People always are asking Ludwig to examine their child, who they think might be a prodigy. Ludwig always asks the children, 'what is the sum of all the numbers 1-20?' and/or '1-100?'. If they answer quickly, he asks for the sum of 1-100; if they don't answer that quickly, they fail the test. How does Ludwig know?
(If you look it up then you not only aren't a prodigy, you're a dumbass.)
https://www.nctm.org/Publications/TCM-blog/Blog/The-Story-of...
---------------
Three jolly sailors from Blandon-on-Tyne
Went to sea in a bottle by Klein
They found the view exceedingly dull
For the sea was entirely contained in the hull.
---------------
There was a young lady named Bright
Who traveled much faster than light
She departed one day
In a relative way
And returned the previous night.
-------------
There once was a fencer named Fisk
Whose movements were agile and brisk
So quick was his action
The Lorentz contraction
Diminished his sword to a disk.
--------------
(There's also a bawdy version of that somewhere, referring to a different "sword".)
"Very well. Let's have a love poem, lyrical, pastoral, and expressed in the language of pure mathematics. Tensor algebra mainly, with a little topology and higher calculus, if need be. But with feeling, you understand, and in the cybernetic spirit."
"Love and tensor algebra? Have you taken leave of your senses?" Trurl began, but stopped, for his electronic bard was already declaiming:
Come, let us hasten to a higher plane,
Where dyads tread the fairy fields of Venn,
Their indices bedecked from one to n,
Commingled in an endless Markov chain!
Come, every frustrum longs to be a cone,
And every vector dreams of matrices.
Hark to the gentle gradient of the breeze:
It whispers of a more ergodic zone.
In Riemann, Hilbert or in Banach space
Let superscripts and subscripts go their ways.
Our asymptotes no longer out of phase,
We shall encounter, counting, face to face.
I'll grant thee random access to my heart,
Thou'lt tell me all the constants of thy love;
And so we two shall all love's lemmas prove,
And in our bound partition never part.
For what did Cauchy know, or Christoffel,
Or Fourier, or any Boole or Euler,
Wielding their compasses, their pens and rulers,
Of thy supernal sinusoidal spell?
Cancel me not - for what then shall remain?
Abscissas some mantissas, modules, modes,
A root or two, a torus and a node
The inverse of my verse, a null domain.
Ellipse of bliss, converge, O lips divine!

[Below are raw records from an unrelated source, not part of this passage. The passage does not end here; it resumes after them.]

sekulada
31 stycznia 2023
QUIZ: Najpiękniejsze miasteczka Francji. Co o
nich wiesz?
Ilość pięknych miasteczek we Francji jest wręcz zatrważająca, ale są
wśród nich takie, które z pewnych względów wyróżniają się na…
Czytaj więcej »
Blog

The product of our scalars is defined!
Cyberiad draws nigh, and the skew mind
Cuts capers like a happy haversine.
I see the eigenvalue in thine eye,
I hear the tender tensor in thy sigh.
Bernoulli would have been content to die,
Had he but known such a^2 cos 2 phi!
-- Cyberiad. Stanislaw Lem
I just recall the (non-mathematical) poem about the haircut.

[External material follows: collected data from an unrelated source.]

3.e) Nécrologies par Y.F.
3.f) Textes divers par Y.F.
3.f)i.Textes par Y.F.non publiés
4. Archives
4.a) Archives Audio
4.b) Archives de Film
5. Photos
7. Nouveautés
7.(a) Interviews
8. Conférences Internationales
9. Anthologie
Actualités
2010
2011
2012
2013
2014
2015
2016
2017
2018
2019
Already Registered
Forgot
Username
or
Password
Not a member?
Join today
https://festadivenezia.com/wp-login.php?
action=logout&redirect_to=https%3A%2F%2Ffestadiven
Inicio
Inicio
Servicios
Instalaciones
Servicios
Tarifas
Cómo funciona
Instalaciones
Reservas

Certainly that section generally comes more to mind these days in the age of LLMs ..
The last one has the hero and heroine recruiting the spirit of Lobachevsky to help them recover their daughter from non-Euclidean hell.
pat_springleaf•1d ago
stiiv•1d ago
viccis•22h ago
Anyway, I will second the other reply's recommendation of Borges also with the caveat that he didn't write novels. His short stories are phenomenal. They are also a bit more philosophical than "mathematical", but some of them (like The Library of Babylon) deal a bit with the intersection of mathematical ideas (combinatorics and infinity in that one's case) with the way that playing with them would impact people and society.

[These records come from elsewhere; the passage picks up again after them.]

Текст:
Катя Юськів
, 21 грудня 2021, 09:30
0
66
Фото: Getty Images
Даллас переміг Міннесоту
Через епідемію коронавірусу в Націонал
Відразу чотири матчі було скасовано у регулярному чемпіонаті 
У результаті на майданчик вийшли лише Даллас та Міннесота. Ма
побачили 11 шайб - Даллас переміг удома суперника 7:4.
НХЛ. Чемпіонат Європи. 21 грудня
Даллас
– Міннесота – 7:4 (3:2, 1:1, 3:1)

The best advice for reading him would be, assuming you are reading in English, to pick up Penguin's Collected Fictions edition, containing a good translation of a lot of his short stories (and poetry as well). Skip past the first collection of short stories ("A Universal History of Iniquity") as it's pretty good but not his best. Start with the collection called "Fictions". Its first story is Tlön, Uqbar, Orbis Tertius, which gives you a good taste of how he writes.